Over the next few months, a committee of negotiators composed of stakeholders from institutions, consumer advocates, legal aid organizations, state attorneys general, and others will continue to work with the Department to continue hashing out the details of a new regulation. Inevitably, however, the decision will be up to the Department. By doubling down on the misleading use of BLS data already pushed by colleges to obfuscate real outcomes, the current gainful employment data about how much individual program graduates are earning could ultimately be replaced wholesale with regional, non-program-specific estimates, even if this proposal been rejected by the Department thus far. For several reasons, using BLS data would bury any indication of program quality and undermine federal efforts to hold specific career-college programs accountable for neglecting  to provide real career options for their graduates. Perhaps most notably, BLS data reflect estimates for people with a variety of educational backgrounds and work experience. That means the data cannot tell students or policymakers anything about the amount that graduates from a particular college’s program earn immediately out of school -- or even well into their careers.

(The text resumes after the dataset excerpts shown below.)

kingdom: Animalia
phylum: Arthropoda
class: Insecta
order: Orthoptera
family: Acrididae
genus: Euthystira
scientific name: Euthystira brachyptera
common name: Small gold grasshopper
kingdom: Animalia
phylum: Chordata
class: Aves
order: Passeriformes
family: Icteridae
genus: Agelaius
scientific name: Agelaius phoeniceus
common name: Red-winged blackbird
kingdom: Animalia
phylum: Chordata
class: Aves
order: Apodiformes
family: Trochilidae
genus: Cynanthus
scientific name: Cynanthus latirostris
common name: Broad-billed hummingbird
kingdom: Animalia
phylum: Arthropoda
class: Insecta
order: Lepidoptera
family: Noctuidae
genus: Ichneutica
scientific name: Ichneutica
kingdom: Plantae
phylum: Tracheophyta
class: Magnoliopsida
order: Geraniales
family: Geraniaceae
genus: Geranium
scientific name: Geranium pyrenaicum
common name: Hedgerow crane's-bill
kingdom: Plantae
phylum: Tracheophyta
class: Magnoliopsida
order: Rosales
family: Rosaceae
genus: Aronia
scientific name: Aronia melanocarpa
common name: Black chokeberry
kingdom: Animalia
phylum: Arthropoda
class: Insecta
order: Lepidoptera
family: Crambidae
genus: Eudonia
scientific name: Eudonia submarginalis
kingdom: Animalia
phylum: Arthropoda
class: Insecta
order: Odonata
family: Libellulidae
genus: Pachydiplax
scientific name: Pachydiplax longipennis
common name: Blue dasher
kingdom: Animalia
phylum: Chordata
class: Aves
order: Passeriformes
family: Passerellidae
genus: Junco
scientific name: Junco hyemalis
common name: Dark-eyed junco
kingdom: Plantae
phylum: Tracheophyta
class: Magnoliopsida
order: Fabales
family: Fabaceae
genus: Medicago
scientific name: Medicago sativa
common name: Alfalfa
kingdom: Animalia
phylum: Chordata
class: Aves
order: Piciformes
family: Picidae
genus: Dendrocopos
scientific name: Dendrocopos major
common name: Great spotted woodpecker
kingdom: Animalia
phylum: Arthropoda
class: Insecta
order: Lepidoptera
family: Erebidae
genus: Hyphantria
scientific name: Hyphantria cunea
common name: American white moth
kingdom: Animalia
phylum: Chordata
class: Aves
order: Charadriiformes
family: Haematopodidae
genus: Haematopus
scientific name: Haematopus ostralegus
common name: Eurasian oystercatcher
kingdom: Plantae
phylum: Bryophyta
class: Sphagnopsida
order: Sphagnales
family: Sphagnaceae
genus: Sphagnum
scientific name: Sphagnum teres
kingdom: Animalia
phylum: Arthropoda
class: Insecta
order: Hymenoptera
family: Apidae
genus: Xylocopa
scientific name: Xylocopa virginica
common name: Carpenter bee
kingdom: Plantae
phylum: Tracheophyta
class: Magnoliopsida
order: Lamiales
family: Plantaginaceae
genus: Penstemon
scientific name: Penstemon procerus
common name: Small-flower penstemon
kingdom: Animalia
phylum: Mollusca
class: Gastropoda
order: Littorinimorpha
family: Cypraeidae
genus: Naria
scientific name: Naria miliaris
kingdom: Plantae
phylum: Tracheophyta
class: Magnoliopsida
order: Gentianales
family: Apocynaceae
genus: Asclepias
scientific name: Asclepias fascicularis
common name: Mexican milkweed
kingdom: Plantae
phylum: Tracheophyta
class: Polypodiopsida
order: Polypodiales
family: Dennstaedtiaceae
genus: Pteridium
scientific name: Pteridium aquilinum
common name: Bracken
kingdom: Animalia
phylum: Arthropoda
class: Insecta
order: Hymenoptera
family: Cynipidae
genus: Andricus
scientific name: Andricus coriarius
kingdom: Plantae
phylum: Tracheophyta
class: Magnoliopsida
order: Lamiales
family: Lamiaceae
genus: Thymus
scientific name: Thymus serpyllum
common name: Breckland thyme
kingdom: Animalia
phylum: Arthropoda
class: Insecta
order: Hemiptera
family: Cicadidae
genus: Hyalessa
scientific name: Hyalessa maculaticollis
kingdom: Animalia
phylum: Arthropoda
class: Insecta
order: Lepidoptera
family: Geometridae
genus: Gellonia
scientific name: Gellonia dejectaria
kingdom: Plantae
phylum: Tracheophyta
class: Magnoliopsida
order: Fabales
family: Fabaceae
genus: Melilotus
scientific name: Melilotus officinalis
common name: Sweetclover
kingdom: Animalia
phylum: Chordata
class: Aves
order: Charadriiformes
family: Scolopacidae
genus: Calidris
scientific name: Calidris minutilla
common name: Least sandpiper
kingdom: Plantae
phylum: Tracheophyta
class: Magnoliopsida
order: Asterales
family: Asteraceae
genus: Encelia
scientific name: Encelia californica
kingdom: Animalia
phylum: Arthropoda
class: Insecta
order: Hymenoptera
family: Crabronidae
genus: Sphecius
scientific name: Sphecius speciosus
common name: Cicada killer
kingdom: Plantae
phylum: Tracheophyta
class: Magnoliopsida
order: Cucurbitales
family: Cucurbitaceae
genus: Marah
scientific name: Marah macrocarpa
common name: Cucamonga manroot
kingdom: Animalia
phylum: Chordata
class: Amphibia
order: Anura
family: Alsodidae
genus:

To illustrate just how misleading it would be to use BLS data for the purpose of measuring program outcomes, our new analysis out today compares national and local BLS earnings with actual earnings from graduates of specific career-training programs--and finds a huge gap that suggests the data simply can’t be used in that way. On average, the typical annual earnings (using federal tax records) for graduates of programs subject to the gainful employment regulations were $27,494. But if local BLS estimates were used instead, reported median annual earnings would rise to an average of $49,341—an inflation of $$21,847, or nearly 80 percent.

Substituting real graduates’ earnings with BLS data would undermine the very purpose of the GE rule, which is to provide meaningful federal oversight of career-training programs. While the Department has proposed eliminating any sanctions tied to a debt-to-earnings benchmark, it is important to note that using BLS data in a debt-to-earnings ratio that includes sanctions would not provide a middle-ground approach, as some for-profit college representatives have suggested. Under the existing regulation, 803 programs failed both of the Department’s debt-to-earnings measures. But by replacing actual earnings data with the higher of the average or median BLS earnings, the number of programs that would fail these tests drops significantly--to only 21.

If the Department plans to proceed with eliminating provisions that restrict the flow of federal aid to poor-performing gainful employment programs, substituting students’ actual earnings with BLS data would be a less obvious, but no less brazen, way of giving a free pass to colleges. New America’s report out today explains what is at stake and reveals in greater depth how this change would affect programs across several fields of study, locations, credential levels and college sectors.